Your goal :: All of the data below should be repeated exactly. Pictures should not be included.

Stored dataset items
________________________________________
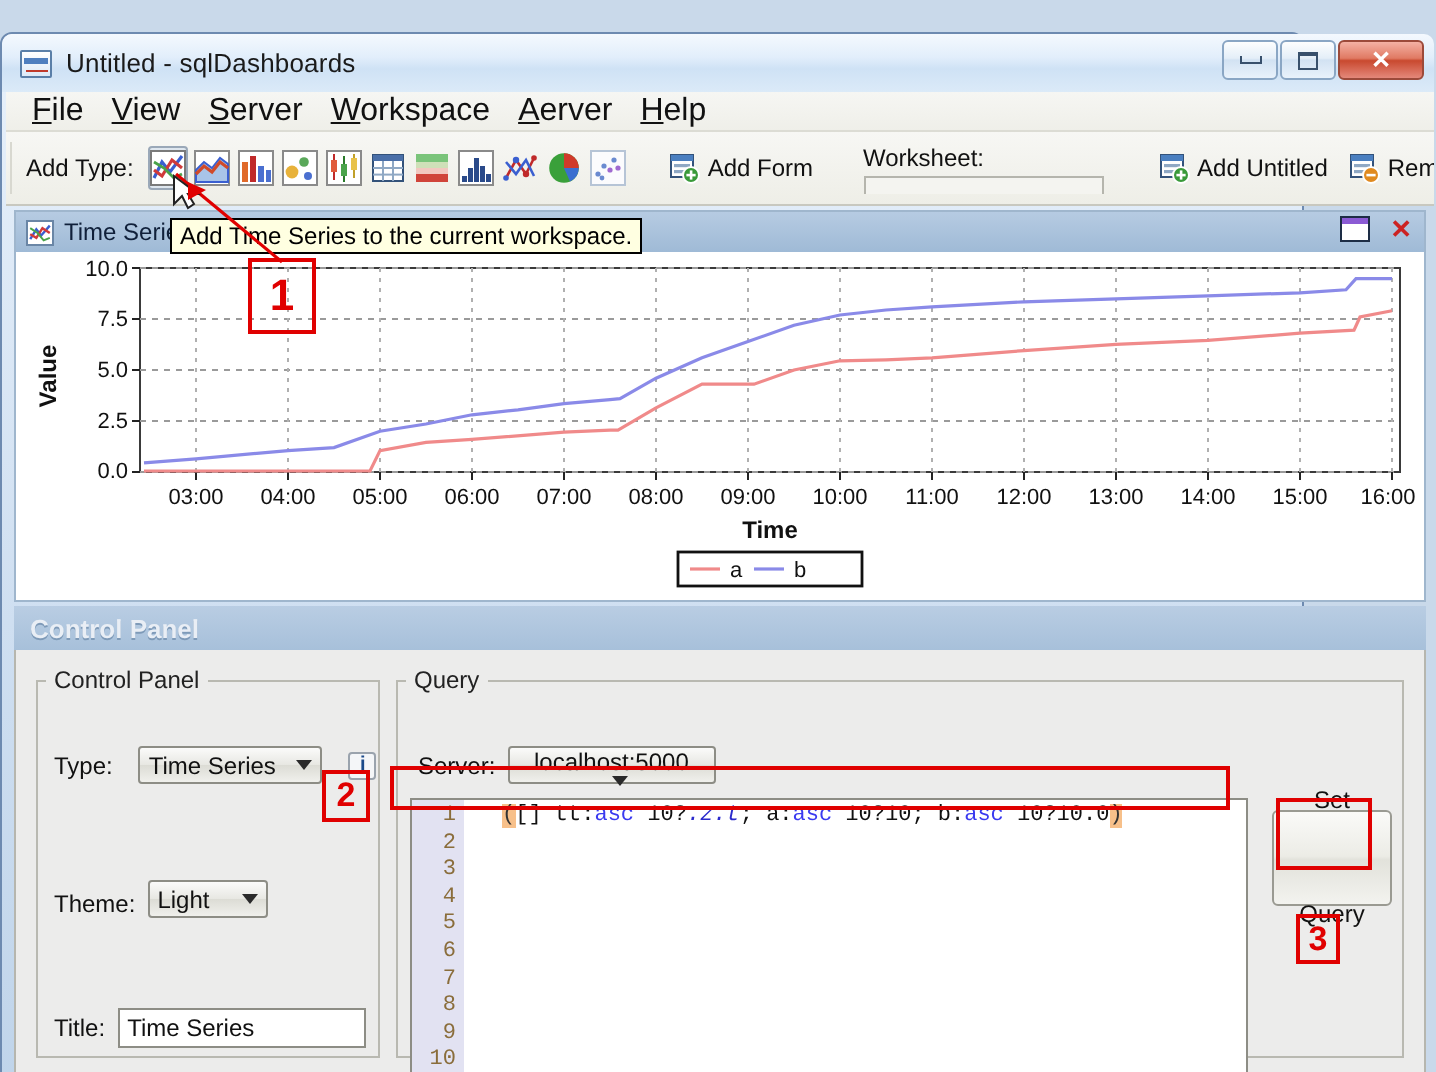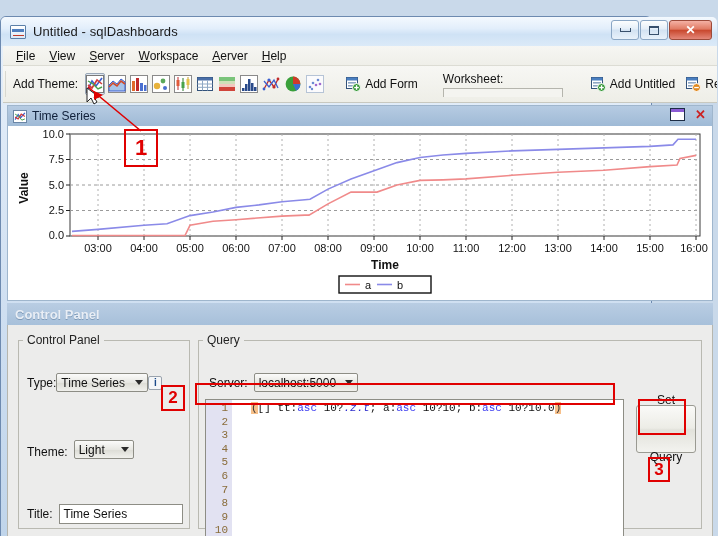"File" .menu-item { font-size: 12px -> 16px }
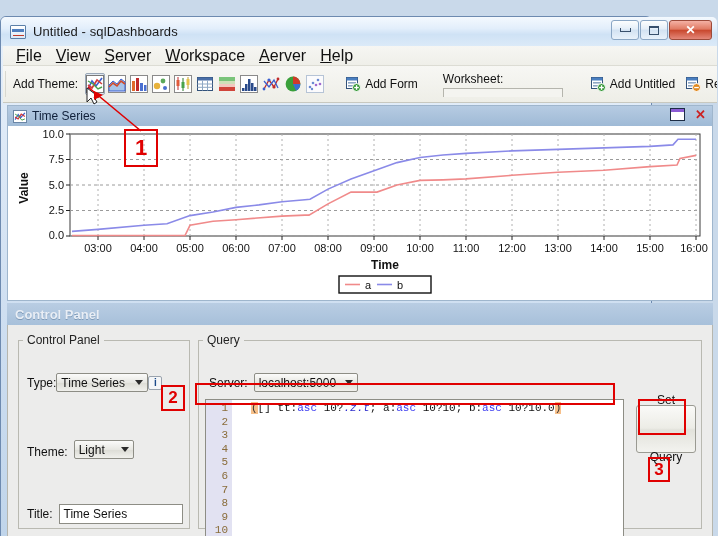"Add Theme:" div.tb-label { text: Theme -> Type }
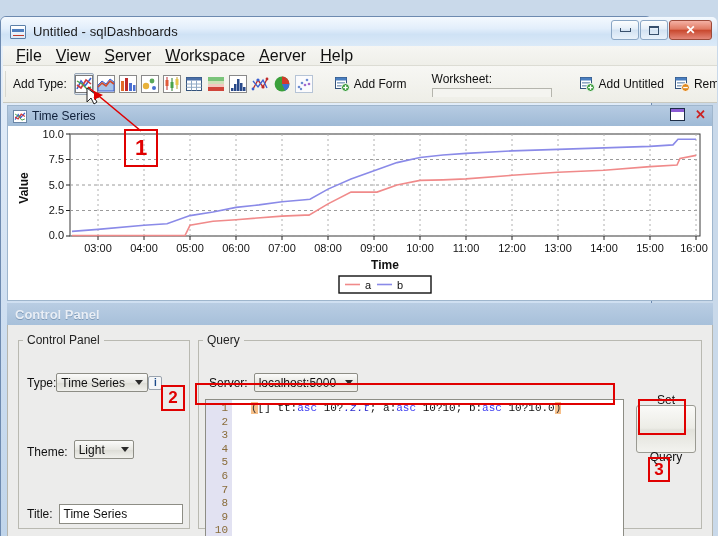"Add Time Series to the" div.tooltip { html: none -> <div> <span>Add Time Series to the current workspace.</span> </div> }
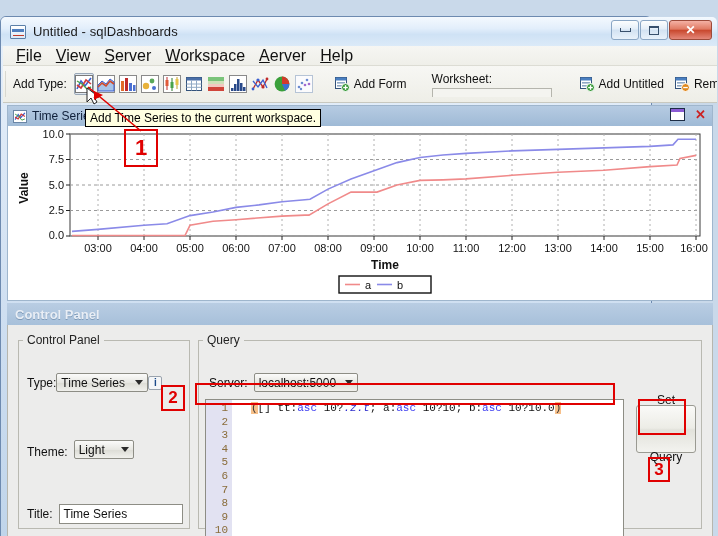"Type:" div { gap: 0 -> 13px }
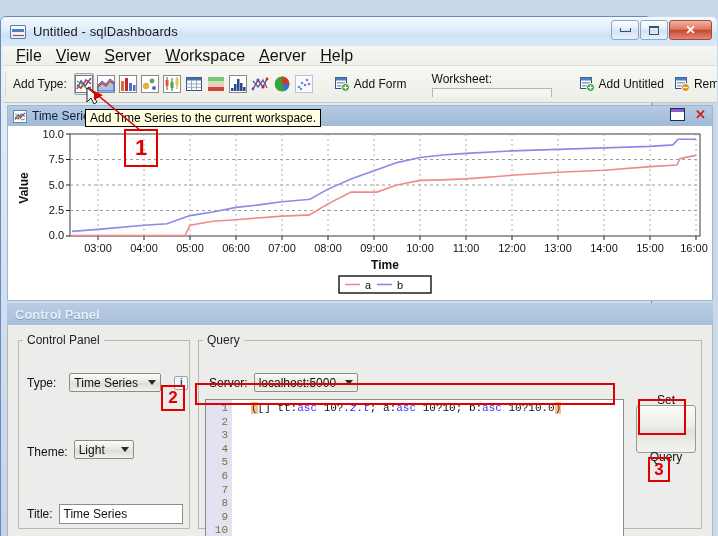"localhost:5000" div.combo { flex-direction: none -> column }
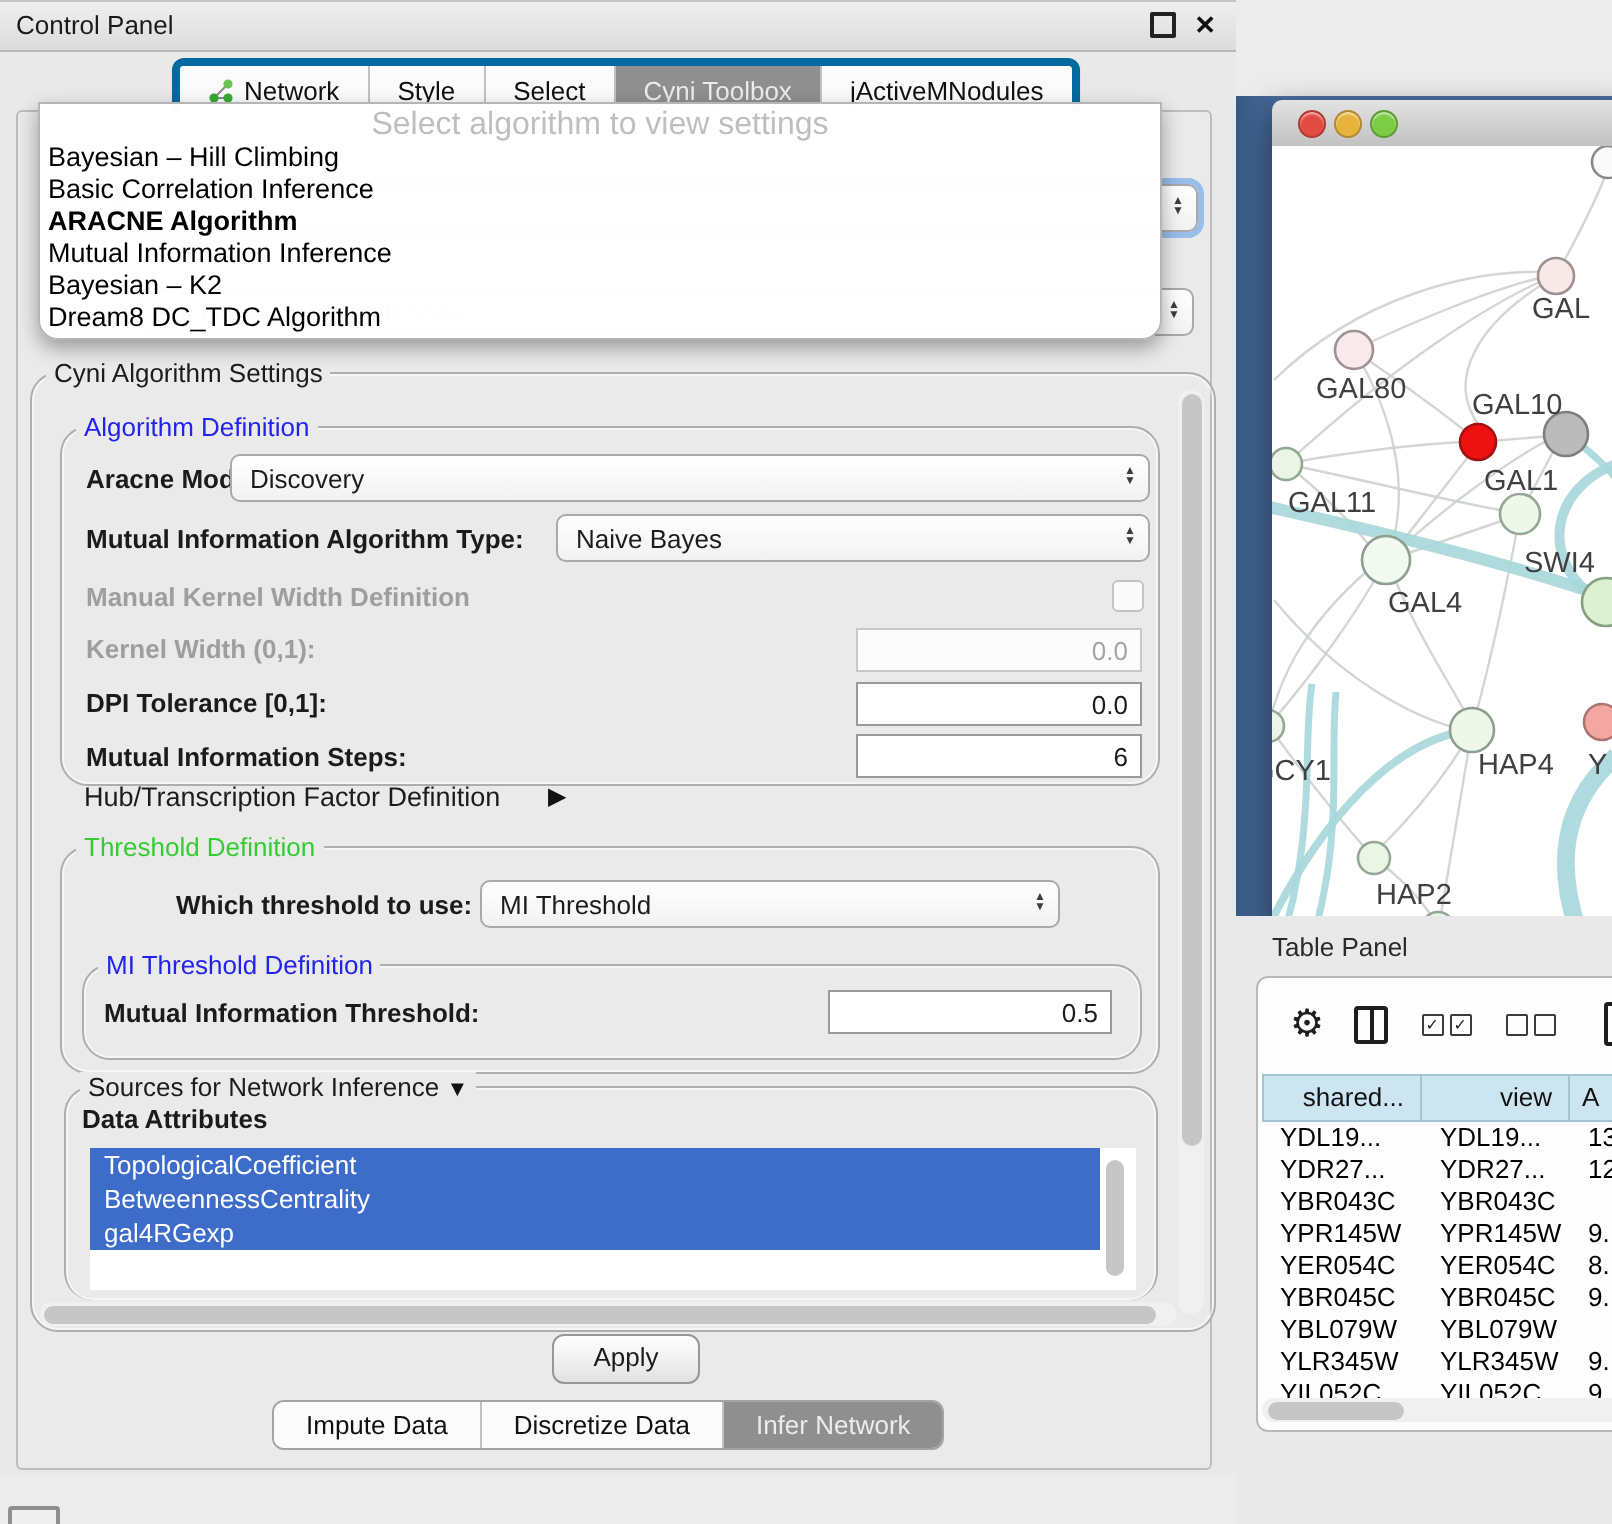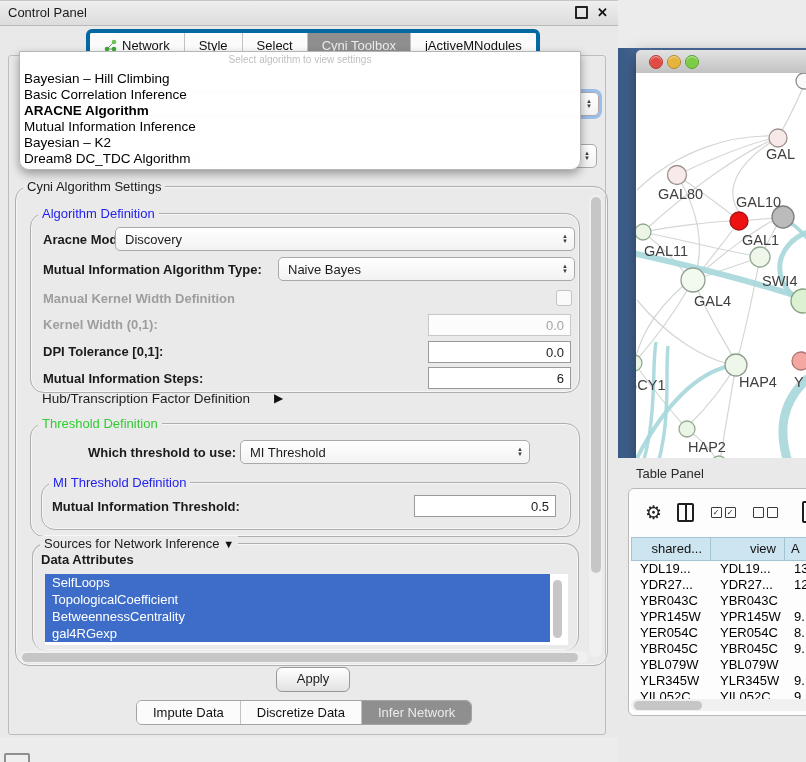"Select algorithm to view settings" .popup .ph { font-size: 10px -> 16px }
________________________________________
Solved problem ::
"File" .menu-item { font-size: 12px -> 16px }
"Add Theme:" div.tb-label { text: Theme -> Type }
"Add Time Series to the" div.tooltip { html: none -> <div> <span>Add Time Series to the current workspace.</span> </div> }
"Type:" div { gap: 0 -> 13px }
"localhost:5000" div.combo { flex-direction: none -> column }
"Select algorithm to view settings" .popup .ph { font-size: 10px -> 16px }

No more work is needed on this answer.